Lecturers, Teachers and Instructors – Complicated and Confusing NICs Treatment to be Repealed

Saturday, February 18th, 2012

In certain circumstances, the Social Security (Categorisation of Earners) Regulations 1978 and the Northern Ireland equivalent requires that a self-employed lecturer, teacher, instructor or similar be treated as an employee for NICs purposes.  The historic reasons for this are that the working conditions of the self-employed person are similar to those of the employed person.  Plus, there is deemed to be insecurity in the self-employment status, therefore, payment of Class 1 NICs would afford the individual an entitlement to contributory State benefits.  The tax treatment is unaffected – therefore, tax is as a self-employed person, NICs are as an employee.

A consultation in 2009 recognised the difficulties in operating these rules and concluded that further HMRC guidance would not help and that the Regulations themselves needed to be amended.  However, the consultation responses, published in March 2010 were not supportive of this and, indeed, questioned whether they were appropriate at all.  Planned changes were halted and the confusing 1978 Regulations continued to apply.

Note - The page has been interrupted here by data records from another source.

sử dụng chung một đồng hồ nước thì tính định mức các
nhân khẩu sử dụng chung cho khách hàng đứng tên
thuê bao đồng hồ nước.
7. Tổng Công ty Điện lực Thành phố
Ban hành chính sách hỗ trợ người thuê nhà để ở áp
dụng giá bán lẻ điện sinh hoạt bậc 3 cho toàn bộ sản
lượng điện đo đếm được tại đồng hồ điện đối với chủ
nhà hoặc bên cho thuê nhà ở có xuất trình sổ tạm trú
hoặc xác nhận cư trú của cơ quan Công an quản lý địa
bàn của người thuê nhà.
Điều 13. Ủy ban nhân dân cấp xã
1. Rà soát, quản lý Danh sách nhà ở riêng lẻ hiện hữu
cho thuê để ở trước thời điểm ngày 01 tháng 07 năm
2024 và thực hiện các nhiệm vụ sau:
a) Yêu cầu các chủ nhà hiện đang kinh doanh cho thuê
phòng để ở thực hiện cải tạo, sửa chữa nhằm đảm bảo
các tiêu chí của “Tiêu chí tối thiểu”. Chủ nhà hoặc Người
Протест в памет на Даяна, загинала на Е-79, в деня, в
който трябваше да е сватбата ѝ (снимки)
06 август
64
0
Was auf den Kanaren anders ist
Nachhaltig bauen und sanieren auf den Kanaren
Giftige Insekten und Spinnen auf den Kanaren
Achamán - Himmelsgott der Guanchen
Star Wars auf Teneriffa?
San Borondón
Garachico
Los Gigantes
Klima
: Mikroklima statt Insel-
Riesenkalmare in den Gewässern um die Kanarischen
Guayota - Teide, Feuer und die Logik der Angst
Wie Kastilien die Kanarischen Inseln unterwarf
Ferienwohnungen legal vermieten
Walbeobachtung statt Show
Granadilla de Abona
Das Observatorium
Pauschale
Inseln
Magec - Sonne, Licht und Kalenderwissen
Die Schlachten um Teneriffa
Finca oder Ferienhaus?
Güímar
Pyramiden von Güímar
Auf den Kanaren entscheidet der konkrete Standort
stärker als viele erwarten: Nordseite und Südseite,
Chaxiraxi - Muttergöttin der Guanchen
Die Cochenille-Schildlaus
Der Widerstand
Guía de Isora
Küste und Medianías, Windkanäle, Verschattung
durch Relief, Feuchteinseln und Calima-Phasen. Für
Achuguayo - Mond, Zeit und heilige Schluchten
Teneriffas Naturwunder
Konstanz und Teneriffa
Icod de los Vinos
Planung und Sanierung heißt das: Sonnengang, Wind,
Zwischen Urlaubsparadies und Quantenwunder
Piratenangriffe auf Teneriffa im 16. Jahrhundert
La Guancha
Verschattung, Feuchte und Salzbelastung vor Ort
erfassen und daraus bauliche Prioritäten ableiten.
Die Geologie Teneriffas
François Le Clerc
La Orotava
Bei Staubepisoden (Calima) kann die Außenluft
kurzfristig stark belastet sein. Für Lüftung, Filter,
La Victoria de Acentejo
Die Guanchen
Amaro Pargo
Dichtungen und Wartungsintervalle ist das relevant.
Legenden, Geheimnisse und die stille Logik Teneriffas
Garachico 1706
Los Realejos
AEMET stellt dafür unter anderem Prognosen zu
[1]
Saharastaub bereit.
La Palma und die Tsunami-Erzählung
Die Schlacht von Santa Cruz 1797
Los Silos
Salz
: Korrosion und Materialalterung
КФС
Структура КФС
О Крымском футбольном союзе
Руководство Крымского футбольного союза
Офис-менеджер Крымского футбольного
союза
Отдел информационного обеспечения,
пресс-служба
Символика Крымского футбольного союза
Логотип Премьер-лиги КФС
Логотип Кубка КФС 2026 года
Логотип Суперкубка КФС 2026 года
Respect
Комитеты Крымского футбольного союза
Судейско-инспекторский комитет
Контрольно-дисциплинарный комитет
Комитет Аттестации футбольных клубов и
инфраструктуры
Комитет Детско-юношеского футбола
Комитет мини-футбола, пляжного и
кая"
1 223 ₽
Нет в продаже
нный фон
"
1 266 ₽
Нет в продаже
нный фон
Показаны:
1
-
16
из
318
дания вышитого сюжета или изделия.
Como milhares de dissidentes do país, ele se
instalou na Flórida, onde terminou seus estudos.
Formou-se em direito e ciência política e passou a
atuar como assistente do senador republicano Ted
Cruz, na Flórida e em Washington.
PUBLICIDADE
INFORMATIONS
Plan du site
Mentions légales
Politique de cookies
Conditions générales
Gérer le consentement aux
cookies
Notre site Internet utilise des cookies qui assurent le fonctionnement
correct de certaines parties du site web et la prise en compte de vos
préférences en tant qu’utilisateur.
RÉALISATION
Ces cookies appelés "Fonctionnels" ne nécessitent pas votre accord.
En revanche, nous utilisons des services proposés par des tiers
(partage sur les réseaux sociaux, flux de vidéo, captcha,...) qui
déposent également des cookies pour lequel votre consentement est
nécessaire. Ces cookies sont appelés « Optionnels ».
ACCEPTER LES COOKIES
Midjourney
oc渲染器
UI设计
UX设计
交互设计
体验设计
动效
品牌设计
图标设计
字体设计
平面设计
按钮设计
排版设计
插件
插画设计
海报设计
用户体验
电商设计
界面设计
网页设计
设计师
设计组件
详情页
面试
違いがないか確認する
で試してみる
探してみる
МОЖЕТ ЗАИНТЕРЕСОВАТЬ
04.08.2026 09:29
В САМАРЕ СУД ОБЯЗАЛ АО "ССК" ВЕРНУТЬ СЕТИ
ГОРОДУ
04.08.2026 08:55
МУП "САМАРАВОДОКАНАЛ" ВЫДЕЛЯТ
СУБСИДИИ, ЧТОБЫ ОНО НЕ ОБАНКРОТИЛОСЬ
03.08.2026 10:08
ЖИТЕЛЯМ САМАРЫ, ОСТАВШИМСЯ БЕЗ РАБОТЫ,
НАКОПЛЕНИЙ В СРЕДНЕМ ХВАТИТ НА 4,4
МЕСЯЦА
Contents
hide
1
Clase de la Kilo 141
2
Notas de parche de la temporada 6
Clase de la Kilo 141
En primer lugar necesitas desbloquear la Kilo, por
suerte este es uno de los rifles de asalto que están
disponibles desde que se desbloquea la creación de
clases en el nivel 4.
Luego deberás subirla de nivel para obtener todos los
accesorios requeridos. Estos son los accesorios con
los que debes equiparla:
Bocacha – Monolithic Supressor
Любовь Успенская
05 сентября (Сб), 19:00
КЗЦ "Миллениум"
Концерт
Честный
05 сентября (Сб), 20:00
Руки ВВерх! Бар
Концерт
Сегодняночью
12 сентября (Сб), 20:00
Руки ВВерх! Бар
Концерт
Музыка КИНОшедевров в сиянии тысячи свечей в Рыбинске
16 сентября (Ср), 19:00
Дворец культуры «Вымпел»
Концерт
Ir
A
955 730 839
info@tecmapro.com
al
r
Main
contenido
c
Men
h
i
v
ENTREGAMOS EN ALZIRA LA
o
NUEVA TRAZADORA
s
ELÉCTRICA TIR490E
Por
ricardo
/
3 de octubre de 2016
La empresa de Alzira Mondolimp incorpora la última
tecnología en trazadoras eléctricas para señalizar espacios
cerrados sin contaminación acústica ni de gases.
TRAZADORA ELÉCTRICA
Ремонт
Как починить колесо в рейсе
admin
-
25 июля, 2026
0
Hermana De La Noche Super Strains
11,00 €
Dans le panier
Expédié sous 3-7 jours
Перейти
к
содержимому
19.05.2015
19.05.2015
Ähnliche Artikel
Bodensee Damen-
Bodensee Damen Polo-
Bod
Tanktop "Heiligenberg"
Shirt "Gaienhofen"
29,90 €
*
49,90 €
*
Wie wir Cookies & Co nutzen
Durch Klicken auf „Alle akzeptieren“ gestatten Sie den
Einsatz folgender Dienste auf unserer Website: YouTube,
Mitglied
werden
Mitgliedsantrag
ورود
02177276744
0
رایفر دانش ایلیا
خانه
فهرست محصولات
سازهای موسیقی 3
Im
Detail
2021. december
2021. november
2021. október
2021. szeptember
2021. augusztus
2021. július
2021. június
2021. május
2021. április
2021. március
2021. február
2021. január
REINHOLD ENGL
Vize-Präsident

In October 2011, the Government published a further consultation document indicating that HMRC believed the 1978 rationale behind the Regulations no longer applied but considered four options:

  1. Do nothing (and continue with the 1978 Regulations)
  2. Extend the Regulations to cover all vocational training
  3. Amend the Regulations so that they are relevant in only traditional education establishments
  4. Repeal them altogether

The consultation closed on 06 January 2012 and the response has now been published.  In short, 19 out of 20 responses supported repealing the Regulations and the necessary Statutory Instruments to repeal the Regulations will be laid before Parliament to be effective 06 April 2012.

Comment

These were confusing Regulations to operate in practice and, together with the majority of respondents, we welcome their repeal.